(Data records)
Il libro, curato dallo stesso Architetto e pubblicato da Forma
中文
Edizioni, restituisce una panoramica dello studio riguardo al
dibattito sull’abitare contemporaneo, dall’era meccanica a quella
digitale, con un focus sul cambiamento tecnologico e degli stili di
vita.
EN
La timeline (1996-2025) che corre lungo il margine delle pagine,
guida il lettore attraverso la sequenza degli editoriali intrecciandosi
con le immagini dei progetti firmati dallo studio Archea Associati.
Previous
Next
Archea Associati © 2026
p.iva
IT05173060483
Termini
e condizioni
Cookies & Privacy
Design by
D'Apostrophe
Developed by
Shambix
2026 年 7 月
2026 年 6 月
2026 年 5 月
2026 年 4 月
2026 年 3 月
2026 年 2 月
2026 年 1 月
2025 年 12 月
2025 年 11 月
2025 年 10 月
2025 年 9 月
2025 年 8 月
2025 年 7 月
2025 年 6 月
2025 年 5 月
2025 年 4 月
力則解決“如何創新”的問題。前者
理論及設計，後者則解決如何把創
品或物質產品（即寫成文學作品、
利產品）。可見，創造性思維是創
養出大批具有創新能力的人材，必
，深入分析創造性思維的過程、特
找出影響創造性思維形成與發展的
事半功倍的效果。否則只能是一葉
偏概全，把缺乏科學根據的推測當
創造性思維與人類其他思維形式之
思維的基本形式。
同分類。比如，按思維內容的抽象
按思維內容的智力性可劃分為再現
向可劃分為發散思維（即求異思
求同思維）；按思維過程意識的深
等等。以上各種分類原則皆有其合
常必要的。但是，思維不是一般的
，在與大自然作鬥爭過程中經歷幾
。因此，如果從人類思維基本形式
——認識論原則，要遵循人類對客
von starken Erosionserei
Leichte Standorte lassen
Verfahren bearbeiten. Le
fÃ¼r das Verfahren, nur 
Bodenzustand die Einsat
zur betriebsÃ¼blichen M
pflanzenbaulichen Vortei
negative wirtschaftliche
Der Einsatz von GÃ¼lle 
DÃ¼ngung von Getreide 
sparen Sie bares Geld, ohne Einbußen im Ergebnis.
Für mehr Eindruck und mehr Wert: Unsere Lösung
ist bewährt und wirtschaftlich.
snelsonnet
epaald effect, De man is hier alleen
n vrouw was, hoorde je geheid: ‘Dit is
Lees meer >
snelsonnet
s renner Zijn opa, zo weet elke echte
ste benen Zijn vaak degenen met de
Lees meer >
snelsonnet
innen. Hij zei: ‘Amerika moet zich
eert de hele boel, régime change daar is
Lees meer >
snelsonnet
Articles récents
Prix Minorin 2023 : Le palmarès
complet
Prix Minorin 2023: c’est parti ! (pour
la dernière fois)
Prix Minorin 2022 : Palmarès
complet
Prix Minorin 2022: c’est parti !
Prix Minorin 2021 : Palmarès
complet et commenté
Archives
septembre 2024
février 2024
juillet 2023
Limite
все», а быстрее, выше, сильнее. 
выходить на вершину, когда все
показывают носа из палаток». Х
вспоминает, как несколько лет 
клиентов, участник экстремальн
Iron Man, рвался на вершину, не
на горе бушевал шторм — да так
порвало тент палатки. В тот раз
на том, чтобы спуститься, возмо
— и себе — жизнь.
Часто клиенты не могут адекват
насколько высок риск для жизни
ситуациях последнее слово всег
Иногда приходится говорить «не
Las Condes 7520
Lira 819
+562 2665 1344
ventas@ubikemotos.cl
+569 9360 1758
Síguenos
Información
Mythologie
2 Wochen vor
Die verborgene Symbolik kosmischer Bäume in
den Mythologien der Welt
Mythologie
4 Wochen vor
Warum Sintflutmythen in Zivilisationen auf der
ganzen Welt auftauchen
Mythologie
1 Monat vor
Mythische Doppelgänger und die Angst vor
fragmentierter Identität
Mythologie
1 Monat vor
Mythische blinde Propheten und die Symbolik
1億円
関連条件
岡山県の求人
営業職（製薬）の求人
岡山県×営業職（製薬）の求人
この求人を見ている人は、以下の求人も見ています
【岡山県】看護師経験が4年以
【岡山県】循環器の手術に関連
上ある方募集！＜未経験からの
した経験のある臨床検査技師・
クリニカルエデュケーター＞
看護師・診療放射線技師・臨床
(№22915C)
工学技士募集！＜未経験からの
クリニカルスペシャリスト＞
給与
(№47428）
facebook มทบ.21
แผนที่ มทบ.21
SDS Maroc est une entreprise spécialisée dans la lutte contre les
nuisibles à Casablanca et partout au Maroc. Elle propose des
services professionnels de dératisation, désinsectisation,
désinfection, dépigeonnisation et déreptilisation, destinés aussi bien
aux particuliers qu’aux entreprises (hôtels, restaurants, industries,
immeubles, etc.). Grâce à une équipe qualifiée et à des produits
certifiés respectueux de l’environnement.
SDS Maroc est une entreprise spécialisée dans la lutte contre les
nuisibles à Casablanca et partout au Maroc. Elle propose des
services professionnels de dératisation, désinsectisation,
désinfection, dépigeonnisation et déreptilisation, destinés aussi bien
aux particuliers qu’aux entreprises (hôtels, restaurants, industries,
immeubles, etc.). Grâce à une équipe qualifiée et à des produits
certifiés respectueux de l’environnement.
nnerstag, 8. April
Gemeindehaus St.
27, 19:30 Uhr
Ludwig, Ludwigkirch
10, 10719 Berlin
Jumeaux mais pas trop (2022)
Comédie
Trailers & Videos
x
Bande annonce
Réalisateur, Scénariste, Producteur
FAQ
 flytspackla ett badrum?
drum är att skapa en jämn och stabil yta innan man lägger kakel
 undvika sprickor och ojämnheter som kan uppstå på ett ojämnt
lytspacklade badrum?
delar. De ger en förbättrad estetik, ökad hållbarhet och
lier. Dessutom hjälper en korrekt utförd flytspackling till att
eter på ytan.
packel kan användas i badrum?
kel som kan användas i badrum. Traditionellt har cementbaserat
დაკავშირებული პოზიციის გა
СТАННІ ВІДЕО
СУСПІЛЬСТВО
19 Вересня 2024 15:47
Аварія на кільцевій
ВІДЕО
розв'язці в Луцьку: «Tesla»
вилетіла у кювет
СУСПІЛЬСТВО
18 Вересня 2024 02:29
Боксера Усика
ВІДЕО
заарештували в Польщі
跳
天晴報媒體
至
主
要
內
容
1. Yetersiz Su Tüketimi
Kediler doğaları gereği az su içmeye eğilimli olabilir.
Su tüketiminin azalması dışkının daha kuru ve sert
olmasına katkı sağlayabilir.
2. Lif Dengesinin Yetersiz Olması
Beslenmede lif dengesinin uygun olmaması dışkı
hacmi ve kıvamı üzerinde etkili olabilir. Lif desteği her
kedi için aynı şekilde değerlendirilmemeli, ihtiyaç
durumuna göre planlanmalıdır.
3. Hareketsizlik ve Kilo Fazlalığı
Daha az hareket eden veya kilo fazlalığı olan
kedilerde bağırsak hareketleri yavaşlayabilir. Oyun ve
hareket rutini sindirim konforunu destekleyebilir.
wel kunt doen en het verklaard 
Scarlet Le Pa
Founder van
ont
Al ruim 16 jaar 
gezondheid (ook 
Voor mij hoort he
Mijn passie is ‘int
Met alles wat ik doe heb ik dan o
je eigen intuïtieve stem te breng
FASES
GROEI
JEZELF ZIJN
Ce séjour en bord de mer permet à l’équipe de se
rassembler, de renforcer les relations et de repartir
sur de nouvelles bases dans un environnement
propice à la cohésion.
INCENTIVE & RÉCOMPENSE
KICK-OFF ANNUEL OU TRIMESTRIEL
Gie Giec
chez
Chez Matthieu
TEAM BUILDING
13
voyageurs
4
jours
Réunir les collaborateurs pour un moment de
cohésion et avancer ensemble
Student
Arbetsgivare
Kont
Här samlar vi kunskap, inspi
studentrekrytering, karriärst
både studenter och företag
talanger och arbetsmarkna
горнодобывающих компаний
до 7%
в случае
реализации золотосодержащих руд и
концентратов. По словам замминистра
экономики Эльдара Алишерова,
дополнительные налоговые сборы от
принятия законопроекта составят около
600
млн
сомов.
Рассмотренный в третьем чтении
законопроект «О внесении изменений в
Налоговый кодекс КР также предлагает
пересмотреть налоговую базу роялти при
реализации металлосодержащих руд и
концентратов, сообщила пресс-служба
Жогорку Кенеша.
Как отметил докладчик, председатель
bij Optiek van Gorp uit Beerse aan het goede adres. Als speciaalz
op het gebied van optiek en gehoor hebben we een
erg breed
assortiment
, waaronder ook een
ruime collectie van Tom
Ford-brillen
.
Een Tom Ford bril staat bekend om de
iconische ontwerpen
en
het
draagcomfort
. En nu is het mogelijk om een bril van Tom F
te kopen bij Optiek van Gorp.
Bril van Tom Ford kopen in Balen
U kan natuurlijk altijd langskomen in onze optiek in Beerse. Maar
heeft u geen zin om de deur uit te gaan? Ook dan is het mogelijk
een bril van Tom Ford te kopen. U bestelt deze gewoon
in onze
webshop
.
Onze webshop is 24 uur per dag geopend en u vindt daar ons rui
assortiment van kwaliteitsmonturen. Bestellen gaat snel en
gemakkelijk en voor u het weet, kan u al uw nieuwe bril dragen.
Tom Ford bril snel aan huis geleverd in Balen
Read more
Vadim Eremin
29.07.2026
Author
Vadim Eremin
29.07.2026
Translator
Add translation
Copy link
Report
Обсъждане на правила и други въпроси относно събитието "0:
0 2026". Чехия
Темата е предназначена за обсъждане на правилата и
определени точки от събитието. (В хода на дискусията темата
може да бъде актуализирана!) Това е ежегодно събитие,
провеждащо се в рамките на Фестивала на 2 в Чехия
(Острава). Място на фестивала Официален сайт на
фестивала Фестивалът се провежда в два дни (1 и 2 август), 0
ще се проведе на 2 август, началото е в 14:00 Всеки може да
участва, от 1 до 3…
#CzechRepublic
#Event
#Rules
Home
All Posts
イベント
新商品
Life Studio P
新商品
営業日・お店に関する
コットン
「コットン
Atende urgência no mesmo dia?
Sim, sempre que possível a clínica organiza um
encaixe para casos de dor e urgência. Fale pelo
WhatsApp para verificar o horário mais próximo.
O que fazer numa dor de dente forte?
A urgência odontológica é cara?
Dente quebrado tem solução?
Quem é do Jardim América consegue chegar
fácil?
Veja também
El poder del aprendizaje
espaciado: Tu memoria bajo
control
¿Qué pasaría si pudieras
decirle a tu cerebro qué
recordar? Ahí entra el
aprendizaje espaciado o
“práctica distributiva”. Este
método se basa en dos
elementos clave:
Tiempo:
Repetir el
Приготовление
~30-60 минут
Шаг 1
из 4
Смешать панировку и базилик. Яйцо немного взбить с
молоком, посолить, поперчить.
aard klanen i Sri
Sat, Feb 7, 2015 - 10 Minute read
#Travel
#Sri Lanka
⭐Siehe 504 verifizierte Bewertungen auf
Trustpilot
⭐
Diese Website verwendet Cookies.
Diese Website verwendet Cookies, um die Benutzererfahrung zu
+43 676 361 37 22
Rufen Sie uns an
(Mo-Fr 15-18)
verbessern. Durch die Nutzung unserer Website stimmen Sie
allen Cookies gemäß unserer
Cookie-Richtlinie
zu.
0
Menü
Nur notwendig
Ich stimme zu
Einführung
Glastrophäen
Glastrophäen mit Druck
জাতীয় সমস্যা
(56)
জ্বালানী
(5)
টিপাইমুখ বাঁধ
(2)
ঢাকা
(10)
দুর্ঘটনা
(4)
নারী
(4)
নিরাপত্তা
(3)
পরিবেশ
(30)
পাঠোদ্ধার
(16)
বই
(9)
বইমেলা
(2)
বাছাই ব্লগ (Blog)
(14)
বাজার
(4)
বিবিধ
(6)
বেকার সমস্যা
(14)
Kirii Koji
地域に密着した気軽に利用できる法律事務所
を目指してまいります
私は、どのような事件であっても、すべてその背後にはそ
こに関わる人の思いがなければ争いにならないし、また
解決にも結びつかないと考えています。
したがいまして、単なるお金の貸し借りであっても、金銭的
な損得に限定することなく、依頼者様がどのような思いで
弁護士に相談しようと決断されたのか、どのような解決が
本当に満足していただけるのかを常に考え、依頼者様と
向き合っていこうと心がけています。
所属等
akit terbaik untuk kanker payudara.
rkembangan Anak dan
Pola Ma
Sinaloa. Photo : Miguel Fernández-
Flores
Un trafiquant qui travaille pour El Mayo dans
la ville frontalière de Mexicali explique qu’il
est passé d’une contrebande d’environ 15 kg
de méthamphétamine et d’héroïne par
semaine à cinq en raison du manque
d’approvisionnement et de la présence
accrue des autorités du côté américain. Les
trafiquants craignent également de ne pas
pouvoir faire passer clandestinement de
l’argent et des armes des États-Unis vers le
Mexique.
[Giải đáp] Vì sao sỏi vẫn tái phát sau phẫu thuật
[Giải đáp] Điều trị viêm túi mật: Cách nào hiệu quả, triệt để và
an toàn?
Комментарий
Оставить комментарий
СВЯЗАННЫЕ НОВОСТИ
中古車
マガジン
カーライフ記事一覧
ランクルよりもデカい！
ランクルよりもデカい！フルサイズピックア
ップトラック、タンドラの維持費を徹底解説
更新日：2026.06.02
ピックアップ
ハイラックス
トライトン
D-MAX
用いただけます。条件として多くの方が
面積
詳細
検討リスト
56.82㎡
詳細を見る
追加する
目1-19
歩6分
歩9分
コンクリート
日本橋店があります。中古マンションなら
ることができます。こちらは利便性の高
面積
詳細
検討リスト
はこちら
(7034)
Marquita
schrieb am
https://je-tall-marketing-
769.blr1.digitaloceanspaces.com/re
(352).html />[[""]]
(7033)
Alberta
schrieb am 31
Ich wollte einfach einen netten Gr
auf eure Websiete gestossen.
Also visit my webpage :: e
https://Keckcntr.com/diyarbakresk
(End Data records)
Can you rewrite the entries starting at the very first line and ending at the line that contains "septembre 2024", substituting "Read more" for every "Lees meer" and leaving everything else unchanged?

Il libro, curato dallo stesso Architetto e pubblicato da Forma
中文
Edizioni, restituisce una panoramica dello studio riguardo al
dibattito sull’abitare contemporaneo, dall’era meccanica a quella
digitale, con un focus sul cambiamento tecnologico e degli stili di
vita.
EN
La timeline (1996-2025) che corre lungo il margine delle pagine,
guida il lettore attraverso la sequenza degli editoriali intrecciandosi
con le immagini dei progetti firmati dallo studio Archea Associati.
Previous
Next
Archea Associati © 2026
p.iva
IT05173060483
Termini
e condizioni
Cookies & Privacy
Design by
D'Apostrophe
Developed by
Shambix
2026 年 7 月
2026 年 6 月
2026 年 5 月
2026 年 4 月
2026 年 3 月
2026 年 2 月
2026 年 1 月
2025 年 12 月
2025 年 11 月
2025 年 10 月
2025 年 9 月
2025 年 8 月
2025 年 7 月
2025 年 6 月
2025 年 5 月
2025 年 4 月
力則解決“如何創新”的問題。前者
理論及設計，後者則解決如何把創
品或物質產品（即寫成文學作品、
利產品）。可見，創造性思維是創
養出大批具有創新能力的人材，必
，深入分析創造性思維的過程、特
找出影響創造性思維形成與發展的
事半功倍的效果。否則只能是一葉
偏概全，把缺乏科學根據的推測當
創造性思維與人類其他思維形式之
思維的基本形式。
同分類。比如，按思維內容的抽象
按思維內容的智力性可劃分為再現
向可劃分為發散思維（即求異思
求同思維）；按思維過程意識的深
等等。以上各種分類原則皆有其合
常必要的。但是，思維不是一般的
，在與大自然作鬥爭過程中經歷幾
。因此，如果從人類思維基本形式
——認識論原則，要遵循人類對客
von starken Erosionserei
Leichte Standorte lassen
Verfahren bearbeiten. Le
fÃ¼r das Verfahren, nur 
Bodenzustand die Einsat
zur betriebsÃ¼blichen M
pflanzenbaulichen Vortei
negative wirtschaftliche
Der Einsatz von GÃ¼lle 
DÃ¼ngung von Getreide 
sparen Sie bares Geld, ohne Einbußen im Ergebnis.
Für mehr Eindruck und mehr Wert: Unsere Lösung
ist bewährt und wirtschaftlich.
snelsonnet
epaald effect, De man is hier alleen
n vrouw was, hoorde je geheid: ‘Dit is
Read more >
snelsonnet
s renner Zijn opa, zo weet elke echte
ste benen Zijn vaak degenen met de
Read more >
snelsonnet
innen. Hij zei: ‘Amerika moet zich
eert de hele boel, régime change daar is
Read more >
snelsonnet
Articles récents
Prix Minorin 2023 : Le palmarès
complet
Prix Minorin 2023: c’est parti ! (pour
la dernière fois)
Prix Minorin 2022 : Palmarès
complet
Prix Minorin 2022: c’est parti !
Prix Minorin 2021 : Palmarès
complet et commenté
Archives
septembre 2024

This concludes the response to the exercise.